After earning my first degree as a double major (Biology and Applied Mathematics) I worked for a variety of companies. Pharmaceutical, Pharma-development and Medical Devices with, and without, pharma piggy backs for the past 21 years. However, after going through my third downsizing in that time I am back earning my Bachelors in Applied Psychology with plans to certify as an End of Life Doula working with Hospice patients and their families/support system(s). I live about 30 miles North and a bit West of Boston, MA with my 3 cats and hope to resume being a Host Parent for international teenage girls attending high school once I am working in my new field.
My primary academic interest is the process and effect our hormones and body chemistry have on our psychology. How does a change in brain or endocrine chemicals change or effect our behavior, moods and coping skills. What specific adjustments to care and interactions with a Hospice patient need to be undertaken to provide the best standard of life for them as they transition from this existence to the next – however they perceive that next level/place to be.
When considering the discussion topics I see a very clear delineation between HEALTH and WELLNESS. Specifically as they relate to Hospice Care – HEALTH is the measurable functioning of individual body systems in order to assess the overall functional level of that body (aka our “meat suit”). These measurements provide data that can be used to adjust levels of medication, hydration, nutrients and pain management options. This for me is the technical part of caring for the physical body, similar to the maintenance and care that is required to keep a vehicle in optimal operating condition.

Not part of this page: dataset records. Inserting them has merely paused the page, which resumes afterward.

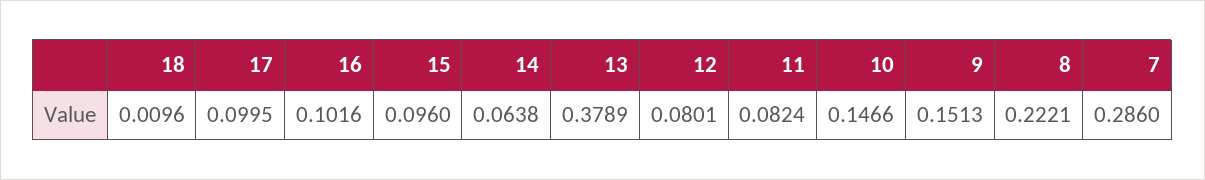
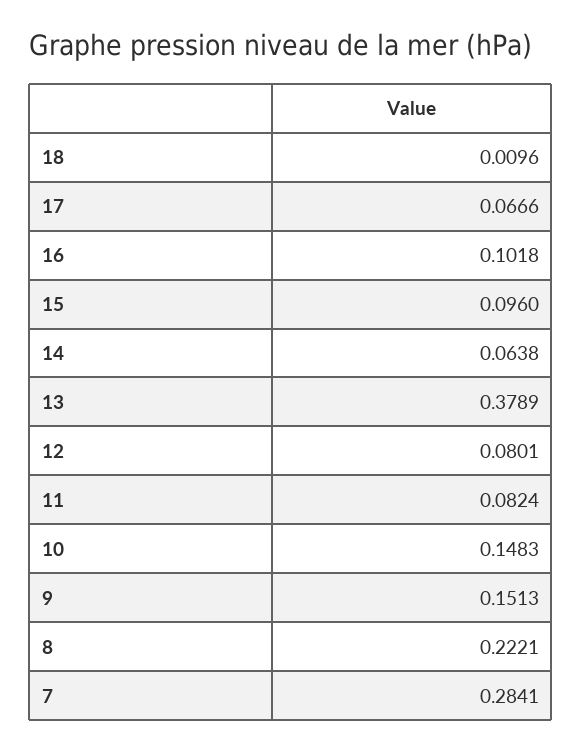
17: 0.0995 -> 0.0666
16: 0.1016 -> 0.1018
10: 0.1466 -> 0.1483
7: 0.286 -> 0.2841

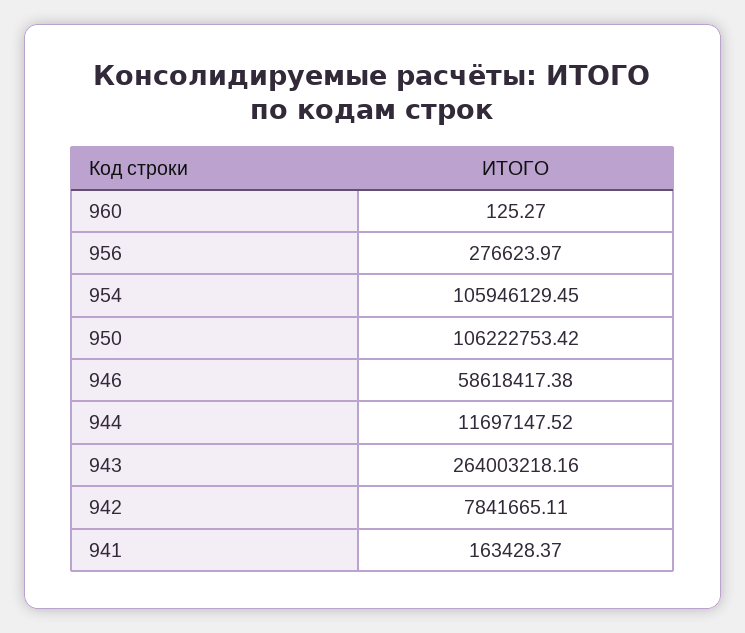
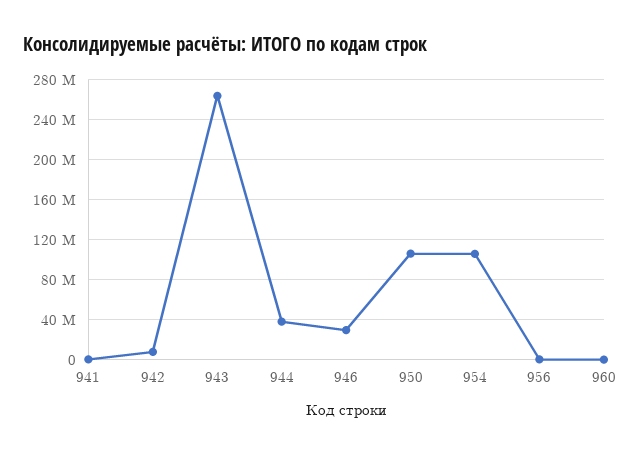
946: 58618417.38 -> 30000000
944: 11697147.52 -> 40000000

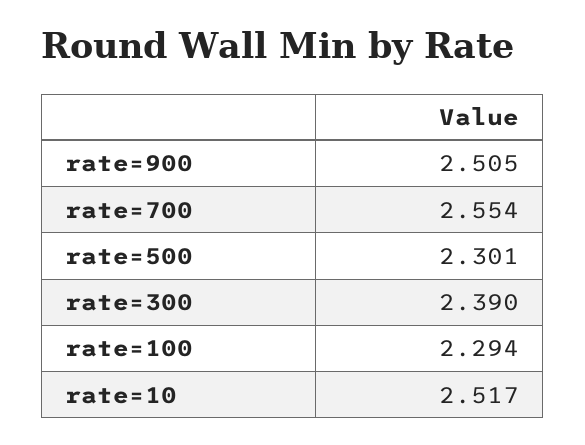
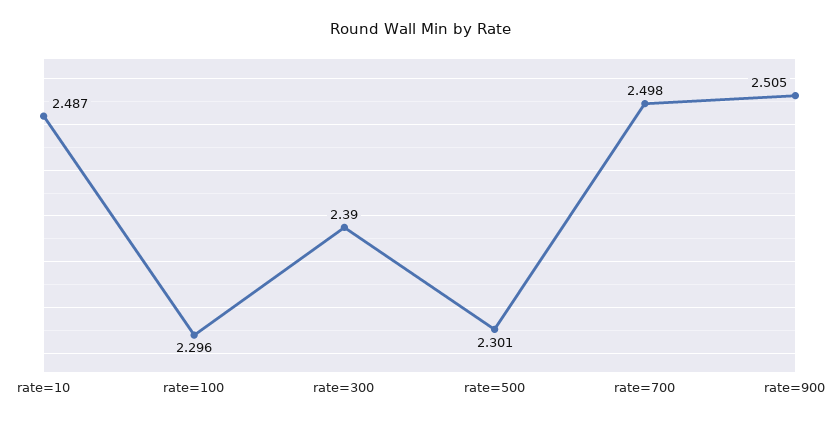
rate=700: 2.554 -> 2.498
rate=100: 2.294 -> 2.296
rate=10: 2.517 -> 2.487

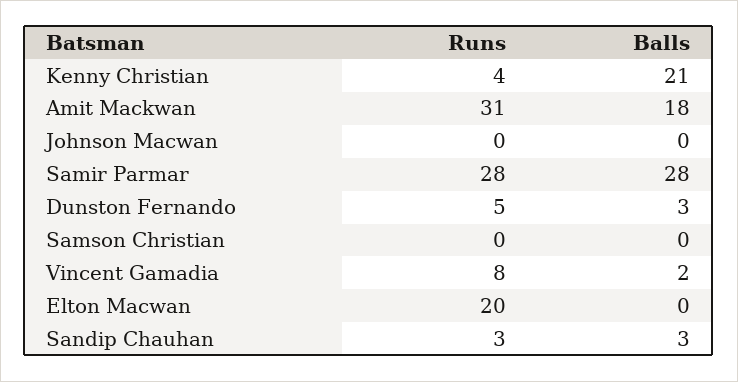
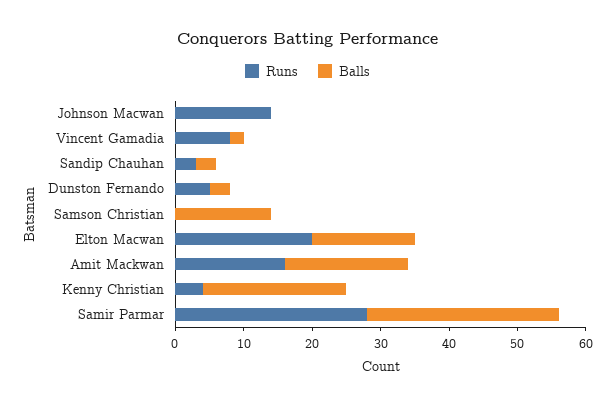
Runs, Amit Mackwan: 31 -> 15
Runs, Johnson Macwan: 0 -> 15
Balls, Samson Christian: 0 -> 15
Balls, Elton Macwan: 0 -> 15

WELLNESS is a less definable measurement, and is completely subjective to the person involved. What one person sees as optimal conditions for wellness (an isolated cottage surrounded by gardens and livestock with limited technology and two close friends in a nearby village), another may view as borderline torture. What we define for ourselves as the optimal levels of physical endurance, social interaction, proximity to modern amenities, or income sources depend largely on our personal history and psychology. Both of which are fluid and do change over our lifetimes. As we grow and evolve as people, our requirements for feeling WELL will adjust as well.
Working with, and caring for, my mother as she went through the dying process clearly highlights for me the difference between HEALTH and WELLNESS. She died in June of 2015 from kidney failure, brought about due to diabetes and the effects of a serious injury that required several surgeries, over-dosage or certain medications, and two bouts of c-diff followed by a heart attack over a period of three years. So from the data alone her HEALTH was not only seriously compromised, by most accepted definitions it stunk. She was clinically very Unhealthy. And yet – she still had her WELLNESS. She had dozens of loving, caring friends spend time with her at home. Her children and grandchildren adored and respected her. She had a husband of 52 years who would do anything she asked. Her spirit was at peace, her heart unburdened with regret or “I should’ve dones … “ Her faith was solid and abiding and she knew she was in control of her decisions up to the end. These factors are what made her WELL even as her physical body was shutting down.
By using the four lenses with each person, or situation, I have faced, and will face in the future, a more complete understanding of the optimal way to address each situation will benefit the family and patient.
- History – is there family history of a disease state or illness. Have there been traumatic events that led up to their condition being what it is currently.
- Sciences - How does the patient react to specific chemicals / foods / medications etc. Is it necessary that their air be filtered in order to facilitate easier breathing? Do they require specific foods for proper system function?
- Humanities – What has brought the person joy or comfort throughout their journey here? Do certain pieces of music cause pleasant or painful memories – are either emotion wanted? What has been their unique way of being in the world? Are they known as the Hostess, Nurturer, Hermit or Aloof. What expressions of creativity do they wish to have around them during this time?
- Social Sciences – How has the person interacted with their family, culture, social groups, neighbors? Are there relationships they want to mend, things that they have left unsaid or apologies that they want to make. This can help not only the patient but those left behind. Clearing the air of long held hurts or grudges unburden both people and let the transitional processes happen more effectively.
SOURCES
Chambers, R. A., & Wallingford, S. C. (2017). On Mourning and Recovery: Integrating Stages of Grief and Change Toward a Neuroscience-Based Model of Attachment Adaptation in Addiction Treatment. Psychodynamic psychiatry, 45(4), 451–473. doi:10.1521/pdps.2017.45.4.451
Prilleltensky, I. (2013). Wellness without fairness: The missing link in Psychology. South African Journal of Psychology, 43(2), 147-155
Shaughnessy, J. J., Zechmeister, E. B., & Zechmeister, J. S. (2015). Research Methods
in Psychology. 10. New York, NY: McGraw-Hill Education.
VandenBos, G. R. (Ed). (2010). Publication manual of the American Psychological
Association (6th ed.). Washington, DC: American Psychological Association.